Year: Award; Category; Nominee(s); Result; Ref.
2020: British Academy Television Awards; Best Factual Series or Strand; Mark Lewis, Felicity Morris, Michael Harte and Dimitri Doganis; Nominated
British Academy Television Craft Awards: Best Director: Factual; Mark Lewis; Nominated
Best Editing: Factual: Michael Harte; Won
Primetime Creative Arts Emmy Awards: Outstanding Writing for a Nonfiction Program; Mark Lewis (for "Closing the Net"); Won

==Impact==
In the trial for the 2021 murder of Jorge Martin Carreno, prosecutors provided video and audio evidence of the defendant, Scarlet Blake, livestreaming the killing and dissecting of a cat, with the New Order song "True Faith" playing in the background; they said the defendant's use of the song was in homage to the docuseries Don't F*** With Cats.
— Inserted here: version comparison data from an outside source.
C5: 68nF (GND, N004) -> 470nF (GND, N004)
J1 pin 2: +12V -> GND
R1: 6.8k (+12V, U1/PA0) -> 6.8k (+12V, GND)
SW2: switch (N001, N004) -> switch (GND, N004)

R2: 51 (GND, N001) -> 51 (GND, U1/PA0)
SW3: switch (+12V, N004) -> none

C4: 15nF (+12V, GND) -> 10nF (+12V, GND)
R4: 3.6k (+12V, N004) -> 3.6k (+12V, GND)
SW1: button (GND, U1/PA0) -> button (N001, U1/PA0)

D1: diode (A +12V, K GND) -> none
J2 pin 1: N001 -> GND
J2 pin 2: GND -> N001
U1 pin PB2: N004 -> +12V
Blake was sentenced to life imprisonment for the murder. At her sentencing hearing, Mr Justice Chamberlain told Blake "[the] documentary played a part in your own mind in the link between killing a cat and killing a person."

Deanna Thompson, one of the lead presenters of the docuseries, later appeared as a contestant on the seventh season of The Mole in 2024.